第百二十三話 兄ィズ、帰還! 文明人(?)になっての大逆襲!?
伯爵邸の中庭。
真昼の太陽が、芝に鮮やかな光を落としていた。
アリアは額に汗をにじませながら、セリーヌ師匠の指導で魔力の制御訓練に励んでいた。
両手の間に浮かぶ光の球は、以前よりもずっと安定している。
「……ふぅ。やっと……少しずつ出来るようになってきた……」
アリアが息を吐いたそのとき――。
――カツ、カツ、カツ。
中庭に面した回廊から、二つの影がゆっくりと現れた。
背筋はぴんと伸び、髪は艶やかに整えられ、衣服もきちんとしたものに替えられている。
堂々とした足取りは、まるで騎士の行進のようだった。
「……お、お兄様たち……!?」
アリアは思わず目を丸くした。
そこにいたのは、ノアとレオン――彼女の兄ィズである。
だが、その姿は以前の「泥まみれ・煤まみれ・野性味全開」の二人とはまるで別人。
屋敷の侍女たちがひそひそと囁く声が、風に乗って聞こえてくる。
「まあ、ノア様とレオン様?いつお戻りになられたのかしら?」
「奥様が何か小汚い人たちを連れて行かせたらしいけど……」
「え、もしかして、その時のお二人が……」
「何か見違えて素敵になられていません事…」
アリアは心の中で叫んだ。
(そーいえば、お兄様たち……学園時代にファンクラブみたいなのが出来るくらい、かっこよかったんだっけ……!)

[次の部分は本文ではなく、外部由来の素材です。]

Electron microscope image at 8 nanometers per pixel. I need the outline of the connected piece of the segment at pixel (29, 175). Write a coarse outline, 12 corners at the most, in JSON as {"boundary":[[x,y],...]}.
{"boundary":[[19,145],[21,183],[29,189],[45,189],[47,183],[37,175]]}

目の前に立つ兄二人は、確かにかつての栄光を取り戻したように見える。
アリアは思わず口を押えてつぶやいた。
「み、見違えた……ほんとに……」
◆
横で訓練を見ていたセリーヌが、ぱちんと扇子を閉じる音を響かせた。
「あら、あなたたち。そんなに文明人してたのね」
さらりと放たれた一言に、ノアとレオンの肩がぴくりと跳ねる。
「せ、セリーヌ殿……それは褒め言葉と受け取ってよろしいのか?」ノア。
「”してた”って過去形はどういうことだ!?」レオン。
だがセリーヌはただ、にっこりと微笑むばかりだった。
まるで「長続きはしない」と見抜いているかのように。
◆
アリアは両手を胸に当てて、興味津々と尋ねた。
「ところで……お兄様たちは、どんな修行をしていたのですか?」
すると兄ィズは胸を張り、声をそろえて叫んだ。
「『一は全、全は一!』――その答えを見つけさせられていたのだ!」
「…………え?」
アリアは一瞬きょとんとしたが――。
次の瞬間、腹を抱えて吹き出した。
「ぶふっ! ま、待って待って! それって――錬成しちゃうやつじゃないですか!? ええぇぇっ!?」
彼女の脳裏に浮かんだのは、前世で大好きだった漫画とアニメ。
等価交換で物を作る、あの作品の名台詞である。
「だとしたら……弟のレオン兄さまは……」
アリアは想像し、顔を青ざめさせた。
「空っぽの鎧になっちゃったり……! あ、いやいや、ないないないない! ははははは!」
中庭にアリアの笑い声が響く。
◆
必死で笑いをこらえながらも、アリアは尋ねた。
「で、で……兄さまたちは、その答えは出たのですか?」
ノアとレオンは顔を見合わせ、にやりと笑う。
「ああ、出た!」
「”アリアが全! アリアこそ一!”」
ばーんと胸を張り、指を妹に向ける二人。
「「我らがすべての答えはアリアだッ!!」」
中庭の侍女たちがキャーと悲鳴を上げる。
だが、当のアリア本人は顔を真っ赤にして叫んだ。
「ちょ、ちょっとぉおおおお!! 何言ってるんですかぁあああああ!!」
◆
その様子を黙って見ていたセリーヌが、ふうと長い息を吐いた。
「……師匠、こんなんでいいのですかぁ?」アリア。
セリーヌは天を仰ぎ、うっすら涙ぐんで呟いた。
「良くないけど……これ以上、良くならないのよ……」
その場に、妙な静寂が訪れる。
しかし、兄ィズはまったく気にしていない。
「さあ、アリア! 俺たちと共に修行を再開しようではないか!」ノア。
「お前が全であり一であるならば! 俺たちはその守護者として戦うのだ!」レオン。
芝の上で二人は勝手に決めポーズを取り、輝く笑顔を放っていた。
◆
こうして再び始まった、兄ィズとアリアの修行の日々。
その賑やかさは、伯爵邸の中庭だけでなく、屋敷全体を揺るがすほどだった。
――果たしてアリアは、まともに魔力制御を学べるのだろうか。
そして兄ィズは、文明人の姿をいつまで保てるのだろうか。
すべては、次回のお楽しみである。